Still, marketing managers have used available means to draw shoppers, by decorating shop windows and entrances with plastic Christmas trees and chic Santa Clauses. Quite a few hotels and restaurants, which normally cater to the rich, are offering Christmas and New Year eve dinners and/or entertainment programs at affordable prices. For example, Kinsley Sheraton Hotel in Nanjing, Jiangsu province, charged 998 yuan ($160) per person, against almost 2,000 yuan last year, for a traditional ballet performance on Christmas Eve. And a mid-level hotel in Dalian, Liaoning province, offered guests expensive food packages at comparatively moderate prices.
The response of not only businesses but also consumers to Christmas this year has been lukewarm, as indicated by media interviews with people nationwide. This has made many wonder whether Western festivals are losing their charm in China.
The Christmas shopping season and celebrations mainly have young Chinese urbanites - and the ever-growing middle and upper classes - as their targets. Until recently, the popularity of Western festivals in China grew in tandem with the country's fast economic growth and opening-up. Western festivals' popularity in China can also be attributed to the country's integration with the rest of the world and Chinese people's increasing acceptance of foreign cultures. Although not an official holiday, Christmas has come to be regarded by many Chinese as a break from busy work schedules, and a time for shopping, get-togethers and dinners with friends and relatives. Retailers cashed in on the trend by offering discounts and organizing sales, creating a booming "Christmas economy".

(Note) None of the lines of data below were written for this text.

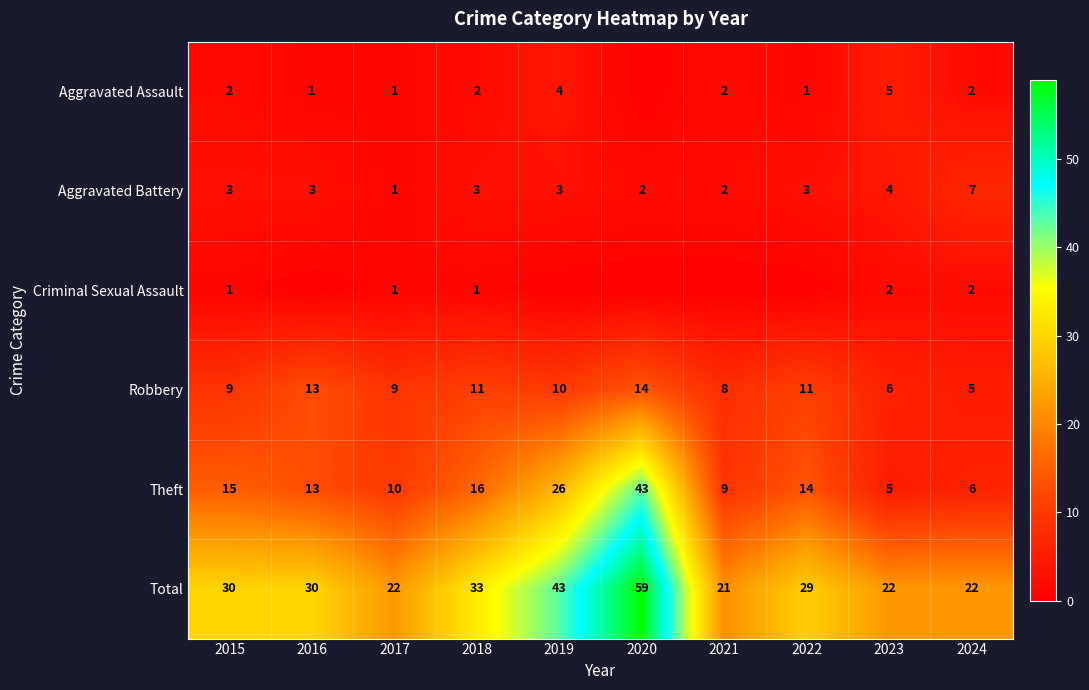

What is the difference between the second highest and minimum values in the Theft series?

21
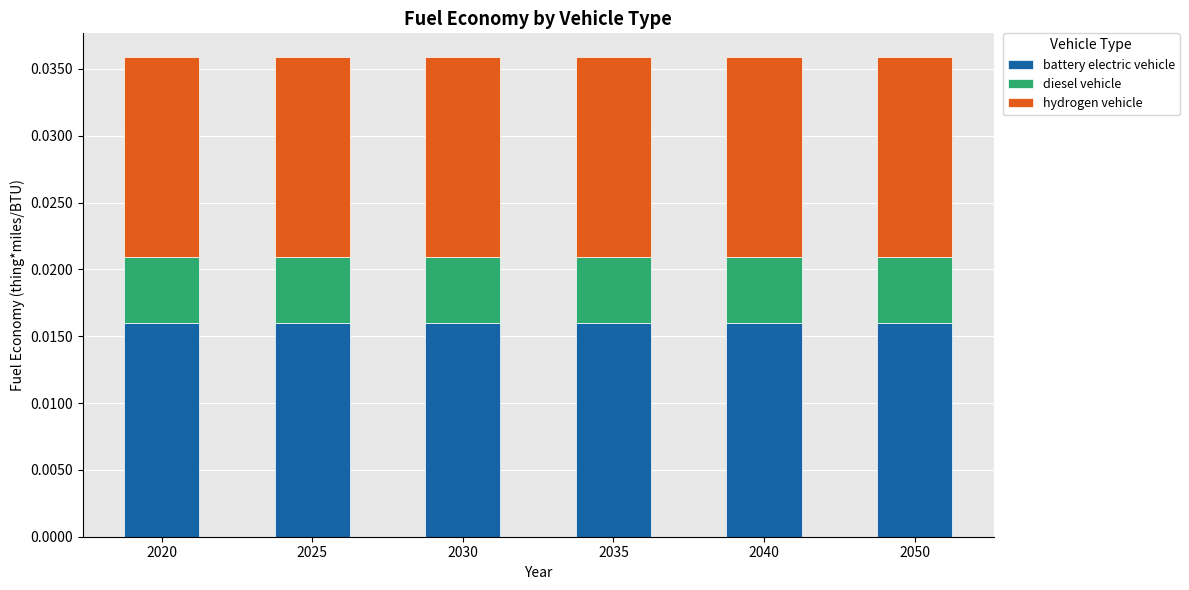

Are the bars grouped side by side (vs. stacked)?

No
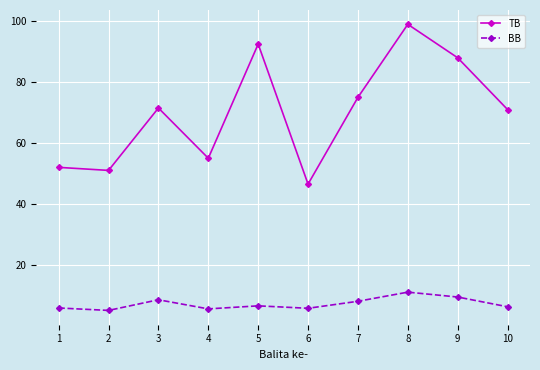

The TB series shows 124.5 at 10. True or false?

False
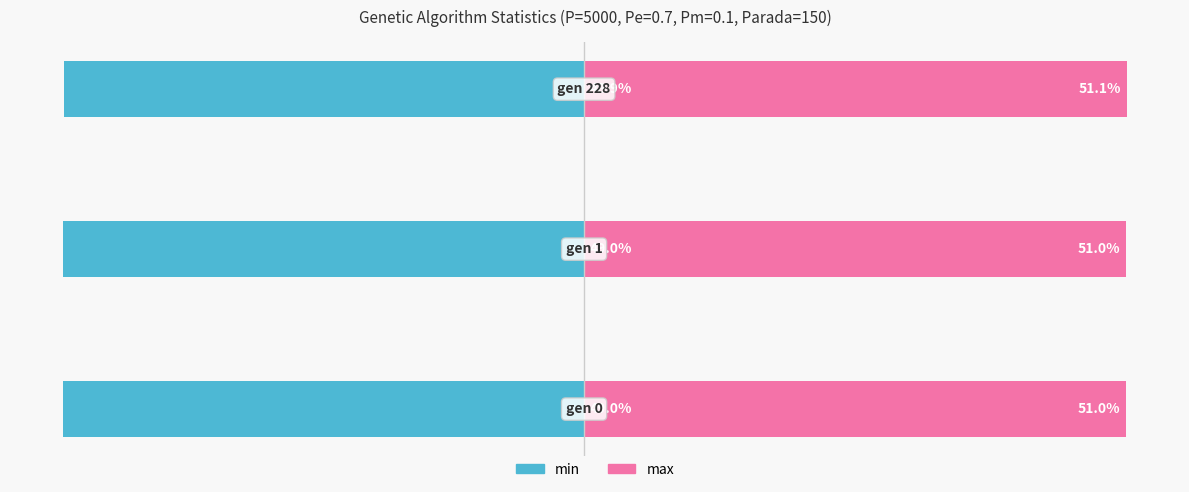

At how many categories does at least one series exceed 4?

3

But the Chinese leadership's campaign against extravagance and waste, which began two years ago, dealt a serious blow to the sales of high-end consumer products, including expensive wines and cigarettes, and spelt the doom for luxury catering services. Owing to the ongoing national austerity drive, many high-end services have lost business and are on the verge of bankruptcy. For example, Beijing Xiang'eqing Co Ltd, a high-end catering service group, has reportedly shifted to information technology and real estate to offset the drastic fall in revenues owing to the decline in its catering business.

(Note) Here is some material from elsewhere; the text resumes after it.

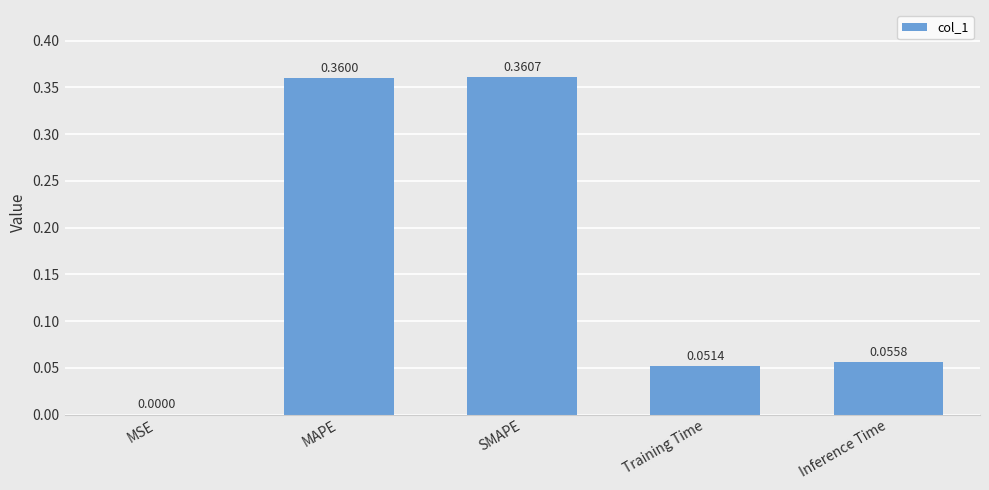

Which category has the highest value across all series?

SMAPE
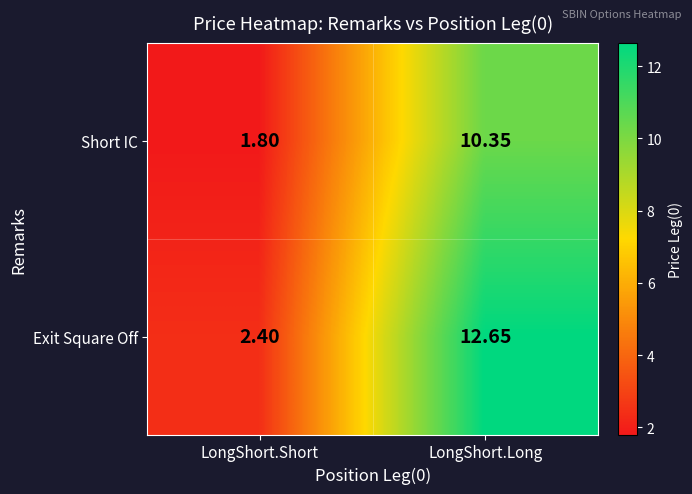

Which series has the largest total across all categories?

Exit Square Off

The Xiang'eqing case, despite being a small example, reflects the tremendous pressure China's high-end catering and service sectors are under. The high-end products' market has lost its sheen also because of the slowdown in China's economic growth and the weak expectations of a considerable rise in people's incomes.
Because of the central authorities' vow to curb the unreasonable income growth among top managers of monopolistic enterprises, the income growth of State-owned banks' employees have reportedly declined. The guidelines on employees' incomes issued by 23 provincial-level governments recently too signify a tangible decline in income growth compared with previous years. For instance, Guangdong province's baseline for income growth in 2014 is set at 9 percent, 1.5 percentage points lower than last year. And this declining growth in income has dampened people's enthusiasm for consumption, including during the Christmas season.
Chinese people love festivals and are known to splurge during holidays. But for most of them traditional festivals such the Lunar New Year are still the most important occasions for shopping. Besides, market campaigns to prompt people to loosen their purse strings during other Chinese and Western festivals have been blurring the line between important and not-so-important festivals.
In times when Chinese people are lured into spending during an increasing number of Western festivals - from Christmas and Halloween to Valentine's Day and Thanksgiving - as well as new Chinese shopping days such as the "Single's Day" or "Double 11" (Nov 11), how many can be expected to open their wallets on all the occasions? Being pragmatic, Chinese people are gradually realizing the folly of being compulsive consumers.